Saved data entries
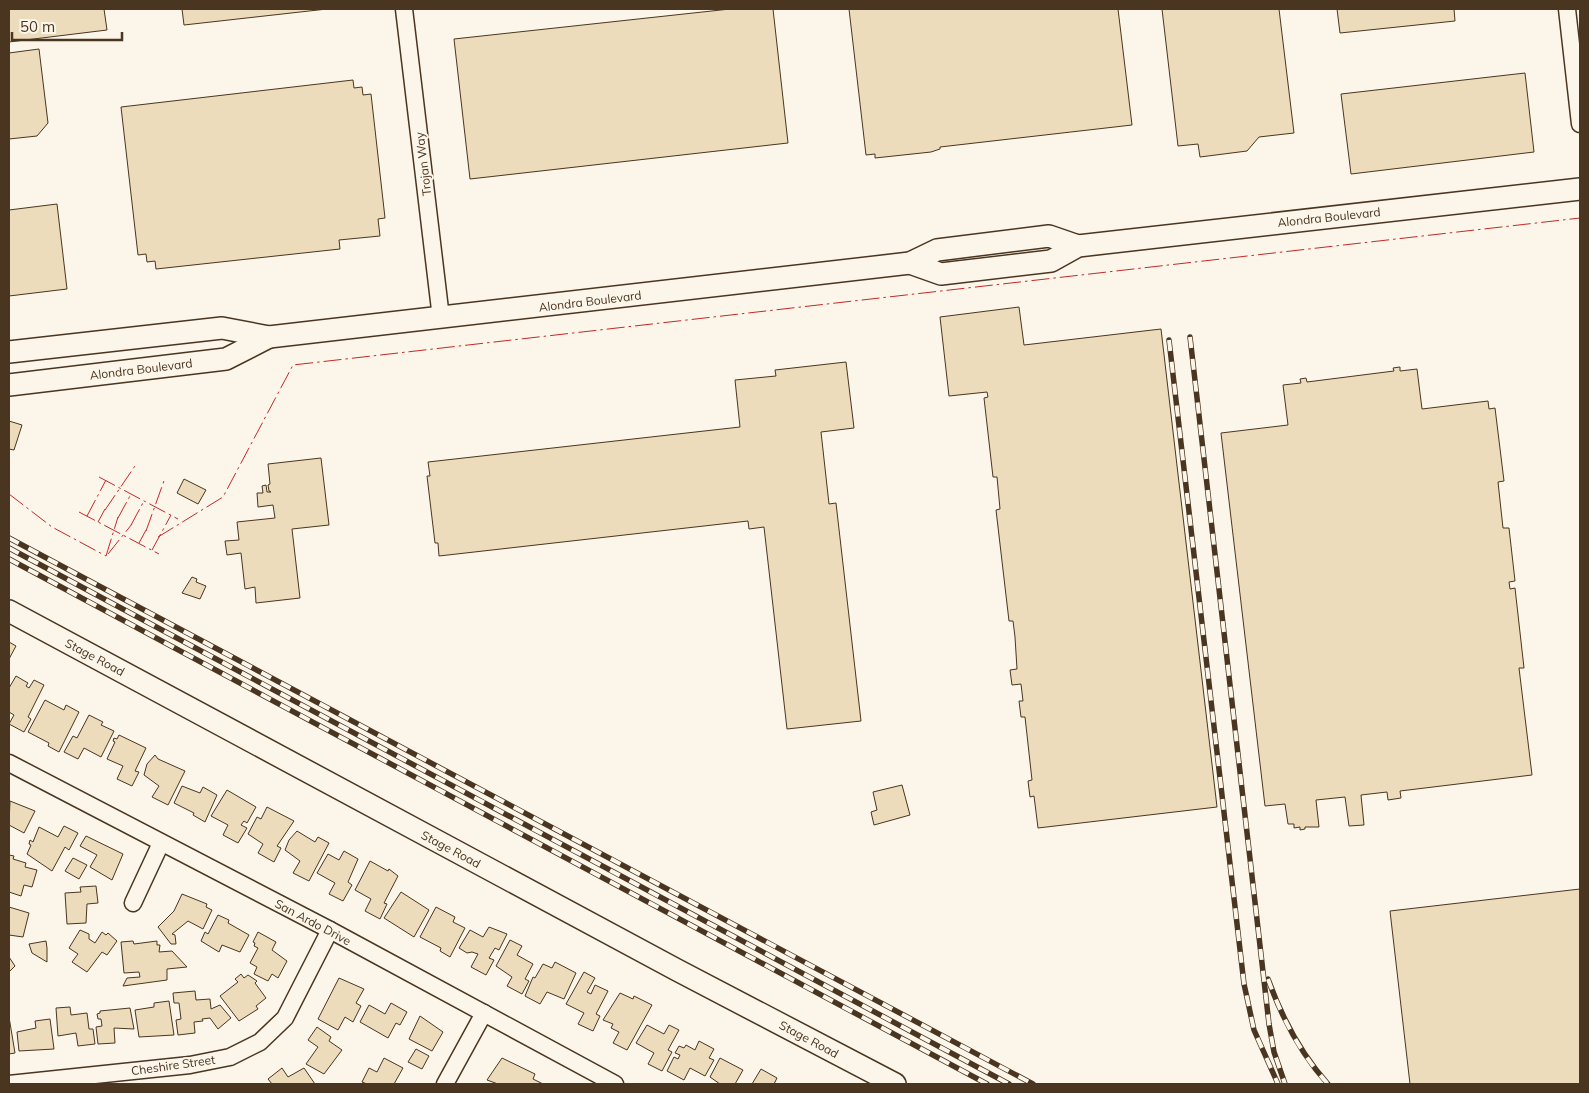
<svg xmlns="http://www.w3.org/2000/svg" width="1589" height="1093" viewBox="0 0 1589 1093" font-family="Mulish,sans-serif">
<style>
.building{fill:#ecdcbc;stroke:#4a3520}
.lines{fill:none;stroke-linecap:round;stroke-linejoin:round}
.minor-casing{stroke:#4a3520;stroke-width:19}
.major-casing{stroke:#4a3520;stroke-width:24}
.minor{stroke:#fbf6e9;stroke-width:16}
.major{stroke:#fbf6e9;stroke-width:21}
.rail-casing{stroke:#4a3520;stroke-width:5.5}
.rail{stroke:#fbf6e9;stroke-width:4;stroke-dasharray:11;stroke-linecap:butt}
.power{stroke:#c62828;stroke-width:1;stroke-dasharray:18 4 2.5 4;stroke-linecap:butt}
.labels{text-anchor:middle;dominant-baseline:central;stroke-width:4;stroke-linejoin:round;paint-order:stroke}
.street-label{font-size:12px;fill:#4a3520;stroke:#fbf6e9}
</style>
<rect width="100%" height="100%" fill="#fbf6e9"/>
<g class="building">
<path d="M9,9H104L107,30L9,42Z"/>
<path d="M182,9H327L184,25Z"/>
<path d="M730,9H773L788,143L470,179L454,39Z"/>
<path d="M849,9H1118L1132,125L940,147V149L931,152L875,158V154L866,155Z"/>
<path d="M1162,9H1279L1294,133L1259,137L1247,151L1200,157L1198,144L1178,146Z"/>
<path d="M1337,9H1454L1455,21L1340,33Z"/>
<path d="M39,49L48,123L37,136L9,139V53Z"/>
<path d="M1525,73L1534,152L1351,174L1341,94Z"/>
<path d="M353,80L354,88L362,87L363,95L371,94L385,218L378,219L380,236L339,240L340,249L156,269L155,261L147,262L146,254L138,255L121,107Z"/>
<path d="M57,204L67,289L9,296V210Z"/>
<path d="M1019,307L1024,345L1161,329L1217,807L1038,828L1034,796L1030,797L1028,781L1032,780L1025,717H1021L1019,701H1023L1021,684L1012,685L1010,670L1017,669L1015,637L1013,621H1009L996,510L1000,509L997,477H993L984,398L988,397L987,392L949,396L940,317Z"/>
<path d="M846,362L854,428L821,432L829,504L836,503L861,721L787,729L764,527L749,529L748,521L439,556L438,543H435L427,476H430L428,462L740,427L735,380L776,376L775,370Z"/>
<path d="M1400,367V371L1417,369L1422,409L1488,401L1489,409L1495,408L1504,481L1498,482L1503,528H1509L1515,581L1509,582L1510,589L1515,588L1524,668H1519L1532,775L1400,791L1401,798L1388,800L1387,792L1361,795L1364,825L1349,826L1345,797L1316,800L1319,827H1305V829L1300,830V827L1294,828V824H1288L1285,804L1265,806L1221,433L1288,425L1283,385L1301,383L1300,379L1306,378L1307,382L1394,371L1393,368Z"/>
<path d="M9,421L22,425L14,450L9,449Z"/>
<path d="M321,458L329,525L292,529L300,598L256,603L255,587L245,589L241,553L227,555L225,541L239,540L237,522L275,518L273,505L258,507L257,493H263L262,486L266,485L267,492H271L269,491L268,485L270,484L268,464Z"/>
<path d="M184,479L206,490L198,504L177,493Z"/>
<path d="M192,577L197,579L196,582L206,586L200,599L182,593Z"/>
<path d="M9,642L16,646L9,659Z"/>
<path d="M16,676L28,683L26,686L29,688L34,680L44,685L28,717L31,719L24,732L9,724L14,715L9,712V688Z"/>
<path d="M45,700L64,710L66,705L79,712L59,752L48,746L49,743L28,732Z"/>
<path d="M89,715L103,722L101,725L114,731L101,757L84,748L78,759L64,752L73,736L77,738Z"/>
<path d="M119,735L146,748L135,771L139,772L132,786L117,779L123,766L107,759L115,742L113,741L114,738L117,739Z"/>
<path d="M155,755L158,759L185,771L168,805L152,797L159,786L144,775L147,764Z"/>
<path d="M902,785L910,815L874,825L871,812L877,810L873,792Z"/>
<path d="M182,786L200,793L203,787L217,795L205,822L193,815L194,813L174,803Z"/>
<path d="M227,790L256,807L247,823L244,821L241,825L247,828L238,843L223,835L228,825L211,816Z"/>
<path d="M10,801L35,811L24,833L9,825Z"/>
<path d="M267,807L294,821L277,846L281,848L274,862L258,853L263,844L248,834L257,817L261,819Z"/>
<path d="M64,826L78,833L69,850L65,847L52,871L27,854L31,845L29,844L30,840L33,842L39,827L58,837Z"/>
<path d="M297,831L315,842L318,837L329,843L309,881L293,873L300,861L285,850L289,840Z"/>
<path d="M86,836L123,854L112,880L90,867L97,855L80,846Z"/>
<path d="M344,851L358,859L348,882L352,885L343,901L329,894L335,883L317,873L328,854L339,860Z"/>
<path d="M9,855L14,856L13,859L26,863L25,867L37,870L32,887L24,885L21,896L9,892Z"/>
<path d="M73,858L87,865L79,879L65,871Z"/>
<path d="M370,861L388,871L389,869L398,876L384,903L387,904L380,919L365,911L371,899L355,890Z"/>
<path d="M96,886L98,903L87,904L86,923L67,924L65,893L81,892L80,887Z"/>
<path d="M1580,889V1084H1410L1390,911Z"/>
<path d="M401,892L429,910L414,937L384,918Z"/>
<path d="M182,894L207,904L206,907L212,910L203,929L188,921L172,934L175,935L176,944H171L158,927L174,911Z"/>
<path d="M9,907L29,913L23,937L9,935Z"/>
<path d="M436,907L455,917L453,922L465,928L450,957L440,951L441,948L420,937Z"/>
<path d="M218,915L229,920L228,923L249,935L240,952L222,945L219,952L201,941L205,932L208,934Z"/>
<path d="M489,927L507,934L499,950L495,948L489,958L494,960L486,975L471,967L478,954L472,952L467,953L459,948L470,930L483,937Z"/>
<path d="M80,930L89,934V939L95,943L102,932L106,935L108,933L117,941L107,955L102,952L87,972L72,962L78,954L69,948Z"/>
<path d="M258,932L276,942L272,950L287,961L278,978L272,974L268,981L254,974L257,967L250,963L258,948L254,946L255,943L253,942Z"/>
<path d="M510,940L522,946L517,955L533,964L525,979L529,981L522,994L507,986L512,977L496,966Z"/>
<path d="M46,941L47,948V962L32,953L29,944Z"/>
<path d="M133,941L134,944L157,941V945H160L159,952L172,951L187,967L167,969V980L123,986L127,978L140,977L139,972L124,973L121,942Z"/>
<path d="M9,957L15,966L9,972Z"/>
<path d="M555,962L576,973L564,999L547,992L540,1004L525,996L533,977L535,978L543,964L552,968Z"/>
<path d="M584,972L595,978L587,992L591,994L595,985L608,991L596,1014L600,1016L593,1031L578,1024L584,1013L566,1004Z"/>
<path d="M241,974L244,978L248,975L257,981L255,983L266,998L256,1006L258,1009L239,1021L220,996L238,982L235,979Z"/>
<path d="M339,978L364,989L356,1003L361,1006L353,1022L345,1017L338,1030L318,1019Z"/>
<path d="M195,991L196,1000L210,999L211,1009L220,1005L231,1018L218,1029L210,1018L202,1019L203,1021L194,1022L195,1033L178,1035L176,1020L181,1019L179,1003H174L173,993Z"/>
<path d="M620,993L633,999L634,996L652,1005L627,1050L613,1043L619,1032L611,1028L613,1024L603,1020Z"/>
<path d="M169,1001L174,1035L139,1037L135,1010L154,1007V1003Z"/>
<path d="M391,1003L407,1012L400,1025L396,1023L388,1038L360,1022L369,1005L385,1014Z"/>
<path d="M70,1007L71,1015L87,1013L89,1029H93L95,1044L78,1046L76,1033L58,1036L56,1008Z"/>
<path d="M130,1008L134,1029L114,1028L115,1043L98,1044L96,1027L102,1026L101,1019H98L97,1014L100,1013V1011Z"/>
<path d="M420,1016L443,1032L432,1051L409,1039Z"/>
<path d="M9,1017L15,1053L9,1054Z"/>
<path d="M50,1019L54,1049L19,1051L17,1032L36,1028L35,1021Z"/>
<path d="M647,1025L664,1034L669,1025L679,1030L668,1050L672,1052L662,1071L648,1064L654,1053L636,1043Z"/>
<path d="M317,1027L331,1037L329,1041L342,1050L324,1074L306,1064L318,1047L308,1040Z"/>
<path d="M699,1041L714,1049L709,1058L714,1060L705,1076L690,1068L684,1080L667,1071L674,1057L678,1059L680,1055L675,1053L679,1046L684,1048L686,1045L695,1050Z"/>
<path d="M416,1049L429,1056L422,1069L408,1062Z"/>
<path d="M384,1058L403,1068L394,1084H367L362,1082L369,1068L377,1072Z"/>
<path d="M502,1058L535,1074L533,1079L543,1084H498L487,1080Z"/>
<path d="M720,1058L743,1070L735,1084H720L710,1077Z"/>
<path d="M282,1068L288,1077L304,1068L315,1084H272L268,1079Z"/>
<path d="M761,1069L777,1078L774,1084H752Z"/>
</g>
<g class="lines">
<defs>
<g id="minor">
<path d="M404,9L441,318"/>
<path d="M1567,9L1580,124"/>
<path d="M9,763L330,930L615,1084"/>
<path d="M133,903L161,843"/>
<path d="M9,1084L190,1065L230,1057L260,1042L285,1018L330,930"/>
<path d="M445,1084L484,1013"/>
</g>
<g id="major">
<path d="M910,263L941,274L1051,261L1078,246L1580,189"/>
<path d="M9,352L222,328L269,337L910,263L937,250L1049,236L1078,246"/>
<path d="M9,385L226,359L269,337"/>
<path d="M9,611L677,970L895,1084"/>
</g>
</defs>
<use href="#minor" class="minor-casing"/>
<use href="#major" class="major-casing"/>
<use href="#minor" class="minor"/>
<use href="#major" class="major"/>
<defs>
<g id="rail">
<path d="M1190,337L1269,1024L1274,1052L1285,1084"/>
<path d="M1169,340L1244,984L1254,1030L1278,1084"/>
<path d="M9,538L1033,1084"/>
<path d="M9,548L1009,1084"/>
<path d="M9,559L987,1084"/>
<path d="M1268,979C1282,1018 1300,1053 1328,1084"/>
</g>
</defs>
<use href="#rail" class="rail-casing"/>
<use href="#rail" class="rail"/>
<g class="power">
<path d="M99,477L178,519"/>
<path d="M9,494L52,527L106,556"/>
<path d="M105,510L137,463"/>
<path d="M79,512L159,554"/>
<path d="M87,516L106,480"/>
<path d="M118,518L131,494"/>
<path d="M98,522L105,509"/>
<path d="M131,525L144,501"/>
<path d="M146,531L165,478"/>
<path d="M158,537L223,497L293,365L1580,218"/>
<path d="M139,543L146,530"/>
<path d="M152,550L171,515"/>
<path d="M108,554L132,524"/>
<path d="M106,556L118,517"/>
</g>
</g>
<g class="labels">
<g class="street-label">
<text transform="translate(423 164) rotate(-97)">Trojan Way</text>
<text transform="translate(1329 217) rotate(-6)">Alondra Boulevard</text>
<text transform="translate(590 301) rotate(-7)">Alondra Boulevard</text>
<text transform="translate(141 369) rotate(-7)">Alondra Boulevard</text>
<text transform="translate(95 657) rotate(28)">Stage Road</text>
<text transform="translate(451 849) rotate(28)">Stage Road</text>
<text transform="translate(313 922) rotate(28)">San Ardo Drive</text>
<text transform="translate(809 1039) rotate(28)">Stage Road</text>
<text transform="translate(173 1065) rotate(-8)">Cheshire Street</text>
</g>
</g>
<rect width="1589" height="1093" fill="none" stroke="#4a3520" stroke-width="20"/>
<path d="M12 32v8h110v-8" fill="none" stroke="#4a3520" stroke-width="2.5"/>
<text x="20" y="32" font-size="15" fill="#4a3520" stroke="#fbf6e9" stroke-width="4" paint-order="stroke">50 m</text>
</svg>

■ **ACTIVITY**
Copy out each line carrying the string "round" from the data.

■ **YOUR SOLUTION**
.lines{fill:none;stroke-linecap:round;stroke-linejoin:round}
.labels{text-anchor:middle;dominant-baseline:central;stroke-width:4;stroke-linejoin:round;paint-order:stroke}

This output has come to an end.